3.1.2. Contaminated soils
Limited studies are available on biochar applications to remediate the soils contaminated with organic pollutants as compared to water remediation (Table 3). Jones et al. (2011) evaluated the long-term biochar effect on soil contaminated with simazine. Strong simazine sorption into the micropores of biochar suppresses biodegradation and leaching of simazine into groundwater (Jones et al., 2011). A high application rate (25 t ha−1) and small particle size (<2 mm) of biochar were most effective for simazine adsorption. Yang et al. (2010) and Yu et al. (2009) reported the similar findings in which the biochars produced from woodchips and cotton straw pyrolyzed at 850 °C resulted in a remarkable decrease in the dissipation of chlorpyrifos, carbofuran, and fipronil from soil due to their high sorption, which consequently reduced their bioavailability. Those authors also reported a pronounced decrease in the uptake of these pesticides by the plants grown in contaminated soils. Comparatively less efficiency was reported by the biochar produced at <450 °C. Low pesticide adsorption in soils may be attributed to the potential association of biochar with dissolved organic matter from soil, which could coat biochar particles, reducing the accessibility of pesticides to the sorption sites (Zhang et al., 2010). Sorption of atrazine onto the organic C content of biochar produced from dairy manure at 450 °C shows that the higher dissolved organic C content in soil may reduce atrazine sorption by blocking the biochar pores (Cao et al., 2011).
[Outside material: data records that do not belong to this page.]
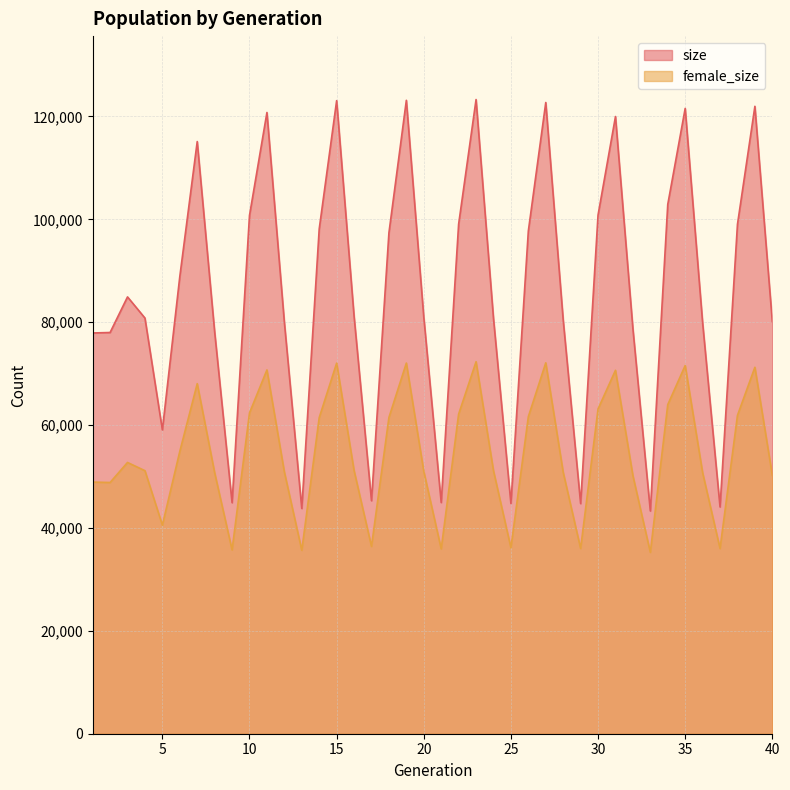

At which category is the sum across all series the highest?

23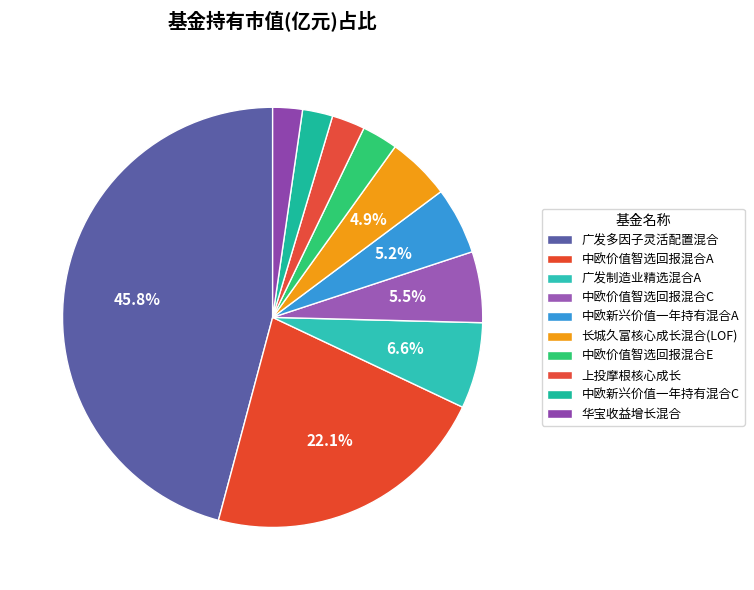

Which category has the smallest portion of the pie?

华宝收益增长混合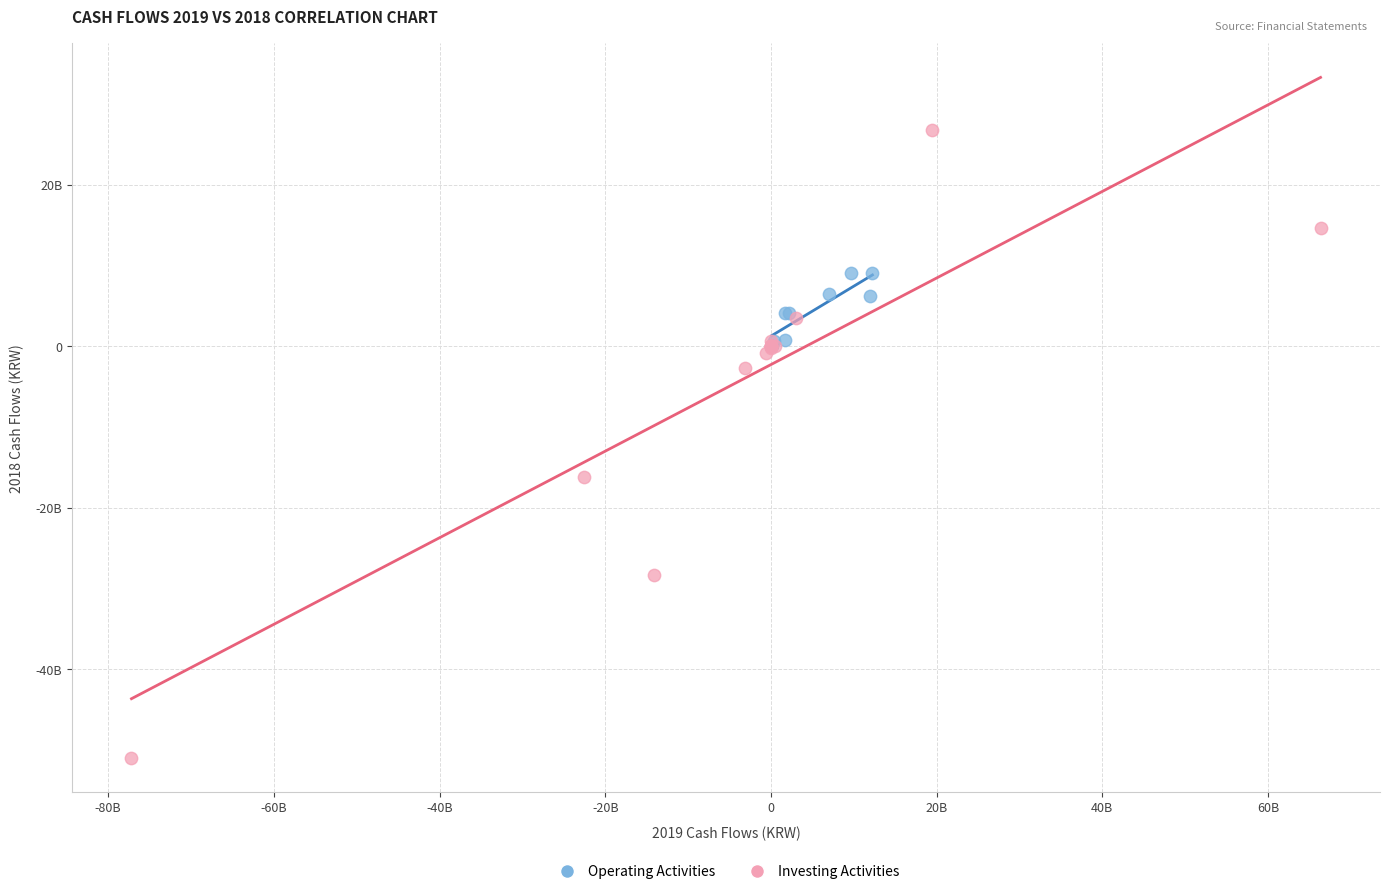

What are all the series names shown in the legend?

Operating Activities, Investing Activities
Overall, the biochars produced at higher temperatures exhibit higher sorption efficiency for organic contaminant remediation in soil and water. This is probably due to the high surface area and microporosity of biochars. Additional sorption mechanisms include electrostatic attractions between charged surfaces of biochars and ionic organic compounds. However, the partitioning and subsequent diffusion into the non-carbonized and carbonized fractions of biochar could be an effective sorption mechanism for non-ionic compounds. Therefore, the biochars should be produced under well-defined pyrolysis conditions. The biochar properties should also be carefully examined before the applications for the remediation of specific organic contaminants in soil or water.
3.2. Remediation of inorganic contaminants in soil and water
Inorganic contaminants, particularly metals in the environment, originate mostly from a range of anthropogenic sources, such as mining, smelting, metal finishing, fertilizers, animal manure, pesticides, leaded gasoline, battery manufacture, power plants, waste water, and sewage sludge (Adriano, 2001, Ok et al., 2011, Usman et al., 2012 and Lim et al., 2013). Unlike organic contaminants, metals are non-biodegradable and their bioavailability makes them highly toxic to living organisms (Adriano, 2001 and Zhang et al., 2013). Carbonaceous materials have been deliberately used for in situ remediation of metal contaminated soil and water ( Park et al., 2011a). Biochar has recently been applied as a novel carbonaceous material to adsorb metals in soil and water. However, contradicting explanations on the mobility of metals within biochar have been reported ( Beesley et al., 2010). Therefore, specific investigations into the mechanisms related to metal binding, transformation, and release are required.
3.2.1. Metal contaminated waters
Heavy metal removal studies using biochar together with advanced spectroscopic techniques have recently been conducted to elucidate the adsorption capacities and binding mechanisms in aqueous media (Ippolito et al., 2012). Table 4 summarizes the recent studies on biochar applications for remediating soil and water contaminated with metals. Lima et al. (2010) compared eight different biochars derived from broiler litter, alfalfa stems, switch grass, corn cobs, corn stover, guayule bagasse, guayule shrubs, and soybean straw with their activated counterparts for their ability to adsorb Cu2+, Cd2+, Ni2+, and Zn2+ from water. Activated biochars were better metal adsorbents due to their high surface area and easy access to their functional groups. Copper showed greater affinity to biochars compared to other divalent metals, which may be attributed to the formation of surface complexes between Cu2+ and active functional groups (–COOH and –OH) on the biochars (Tong et al., 2011). Furthermore, an X-ray absorption fine structure (XAFS) spectroscopic investigation predicted that Cu2+ sorption onto biochar is pH dependent (Ippolito et al., 2012). The authors concluded that Cu2+ is sorbed to the organic functional groups of biochar at pH 6 and 7, whereas of azurite (Cu3(CO3)2(OH)2) and tenorite (CuO) precipitate within the biochar at pH 8 and 9 (Ippolito et al., 2012). Atomic/ionic size of the metal is another parameter of concern while considering adsorption onto biochar. Generally, the smaller ionic radius of metals, the greater adsorption capacity due to enhanced penetration into biochar pores (Ko et al., 2004 and Ngah and Hanafiah, 2008).